Simulation-based Bayesian Inference from Privacy Protected Data
This work addresses the problem of biased statistical analysis for researchers and practitioners using differentially private data, though it is incremental as it builds on existing privacy and inference techniques.
The paper tackles the challenge of making valid statistical inferences from privacy-protected data, which often introduces biases due to noise injection.

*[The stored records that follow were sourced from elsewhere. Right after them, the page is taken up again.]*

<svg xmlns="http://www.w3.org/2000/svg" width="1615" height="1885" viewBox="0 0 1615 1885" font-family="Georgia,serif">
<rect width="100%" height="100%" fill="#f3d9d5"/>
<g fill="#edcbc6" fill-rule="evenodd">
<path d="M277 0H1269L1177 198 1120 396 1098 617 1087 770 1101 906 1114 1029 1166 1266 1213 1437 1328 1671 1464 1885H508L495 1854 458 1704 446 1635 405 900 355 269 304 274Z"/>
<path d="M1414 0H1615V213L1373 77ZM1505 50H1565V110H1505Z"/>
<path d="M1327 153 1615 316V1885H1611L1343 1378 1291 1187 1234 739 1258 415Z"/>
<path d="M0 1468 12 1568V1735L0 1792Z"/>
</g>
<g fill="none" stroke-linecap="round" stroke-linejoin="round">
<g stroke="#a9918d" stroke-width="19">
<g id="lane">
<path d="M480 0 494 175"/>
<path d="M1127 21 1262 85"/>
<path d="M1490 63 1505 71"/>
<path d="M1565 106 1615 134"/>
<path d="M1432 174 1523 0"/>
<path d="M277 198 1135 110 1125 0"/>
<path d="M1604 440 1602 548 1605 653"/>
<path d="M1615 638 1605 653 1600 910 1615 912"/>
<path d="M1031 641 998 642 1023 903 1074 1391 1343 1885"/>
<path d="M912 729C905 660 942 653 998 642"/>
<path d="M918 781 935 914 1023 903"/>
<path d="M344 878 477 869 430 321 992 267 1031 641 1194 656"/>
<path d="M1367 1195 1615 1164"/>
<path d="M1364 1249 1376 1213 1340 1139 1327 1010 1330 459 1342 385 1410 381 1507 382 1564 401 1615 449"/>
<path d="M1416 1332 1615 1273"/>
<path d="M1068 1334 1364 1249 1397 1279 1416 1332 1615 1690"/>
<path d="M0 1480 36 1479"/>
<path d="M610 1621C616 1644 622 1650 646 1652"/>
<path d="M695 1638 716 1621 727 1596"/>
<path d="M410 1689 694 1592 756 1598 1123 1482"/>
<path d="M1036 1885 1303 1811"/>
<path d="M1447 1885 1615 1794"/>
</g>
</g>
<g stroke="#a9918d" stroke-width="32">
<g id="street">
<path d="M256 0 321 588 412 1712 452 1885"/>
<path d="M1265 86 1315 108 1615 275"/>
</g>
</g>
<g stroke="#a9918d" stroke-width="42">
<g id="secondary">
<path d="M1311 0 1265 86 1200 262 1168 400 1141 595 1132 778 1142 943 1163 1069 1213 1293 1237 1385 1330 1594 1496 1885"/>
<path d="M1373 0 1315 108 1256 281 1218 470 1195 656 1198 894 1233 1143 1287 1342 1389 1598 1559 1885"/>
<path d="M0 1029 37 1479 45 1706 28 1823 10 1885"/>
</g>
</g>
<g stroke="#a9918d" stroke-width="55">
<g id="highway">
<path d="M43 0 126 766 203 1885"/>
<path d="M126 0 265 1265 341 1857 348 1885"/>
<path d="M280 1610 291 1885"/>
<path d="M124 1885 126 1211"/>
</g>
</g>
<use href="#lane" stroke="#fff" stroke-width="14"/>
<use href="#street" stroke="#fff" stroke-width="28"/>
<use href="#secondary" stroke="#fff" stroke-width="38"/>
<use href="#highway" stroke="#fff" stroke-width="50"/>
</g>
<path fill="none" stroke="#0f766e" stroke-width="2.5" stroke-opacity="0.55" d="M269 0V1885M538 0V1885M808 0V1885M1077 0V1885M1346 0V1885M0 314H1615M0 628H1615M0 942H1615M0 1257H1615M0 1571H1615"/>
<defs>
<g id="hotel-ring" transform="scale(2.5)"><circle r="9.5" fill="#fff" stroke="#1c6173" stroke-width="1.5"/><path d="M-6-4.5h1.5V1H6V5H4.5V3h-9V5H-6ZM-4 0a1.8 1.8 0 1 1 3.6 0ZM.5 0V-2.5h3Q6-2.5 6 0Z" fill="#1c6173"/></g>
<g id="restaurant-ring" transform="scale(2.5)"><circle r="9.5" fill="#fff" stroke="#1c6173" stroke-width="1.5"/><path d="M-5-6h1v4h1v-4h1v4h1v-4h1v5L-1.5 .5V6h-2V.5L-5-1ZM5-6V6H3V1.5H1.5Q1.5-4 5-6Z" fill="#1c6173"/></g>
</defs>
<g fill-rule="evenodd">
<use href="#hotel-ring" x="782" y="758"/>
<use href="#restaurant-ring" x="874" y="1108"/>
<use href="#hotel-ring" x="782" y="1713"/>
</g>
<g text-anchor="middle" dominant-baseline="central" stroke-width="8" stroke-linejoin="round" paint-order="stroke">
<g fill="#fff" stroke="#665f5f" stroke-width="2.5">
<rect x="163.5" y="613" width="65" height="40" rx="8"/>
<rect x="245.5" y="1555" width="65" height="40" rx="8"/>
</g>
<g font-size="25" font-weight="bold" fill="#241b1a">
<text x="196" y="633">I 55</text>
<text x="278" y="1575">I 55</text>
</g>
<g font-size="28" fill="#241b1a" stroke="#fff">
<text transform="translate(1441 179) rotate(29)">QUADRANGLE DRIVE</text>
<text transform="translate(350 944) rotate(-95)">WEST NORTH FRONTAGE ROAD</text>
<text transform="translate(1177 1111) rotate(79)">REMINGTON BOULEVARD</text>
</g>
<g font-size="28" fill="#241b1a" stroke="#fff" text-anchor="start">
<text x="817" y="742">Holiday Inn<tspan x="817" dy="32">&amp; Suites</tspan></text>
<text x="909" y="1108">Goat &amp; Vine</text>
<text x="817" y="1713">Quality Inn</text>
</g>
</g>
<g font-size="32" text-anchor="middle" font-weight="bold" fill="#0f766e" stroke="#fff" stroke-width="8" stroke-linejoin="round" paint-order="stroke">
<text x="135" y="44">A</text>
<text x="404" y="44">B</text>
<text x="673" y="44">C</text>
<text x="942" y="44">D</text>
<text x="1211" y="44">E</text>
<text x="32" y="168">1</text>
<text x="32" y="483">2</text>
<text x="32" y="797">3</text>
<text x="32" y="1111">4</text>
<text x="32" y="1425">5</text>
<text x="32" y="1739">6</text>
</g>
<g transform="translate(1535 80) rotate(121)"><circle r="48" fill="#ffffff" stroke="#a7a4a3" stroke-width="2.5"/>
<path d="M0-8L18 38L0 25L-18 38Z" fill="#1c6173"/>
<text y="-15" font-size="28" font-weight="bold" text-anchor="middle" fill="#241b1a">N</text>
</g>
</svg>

It proposes simulation-based inference methods, including sequential Monte Carlo and neural conditional density estimators, demonstrating feasibility and correcting biases in experiments with infectious disease models and linear regression.
Many modern statistical analysis and machine learning applications require training models on sensitive user data. Under a formal definition of privacy protection, differentially private algorithms inject calibrated noise into the confidential data or during the data analysis process to produce privacy-protected datasets or queries. However, restricting access to only privatized data during statistical analysis makes it computationally challenging to make valid statistical inferences. In this work, we propose simulation-based inference methods from privacy-protected datasets. In addition to sequential Monte Carlo approximate Bayesian computation, we adopt neural conditional density estimators as a flexible family of distributions to approximate the posterior distribution of model parameters given the observed private query results. We illustrate our methods on discrete time-series data under an infectious disease model and with ordinary linear regression models. Illustrating the privacy-utility trade-off, our experiments and analysis demonstrate the necessity and feasibility of designing valid statistical inference procedures to correct for biases introduced by the privacy-protection mechanisms.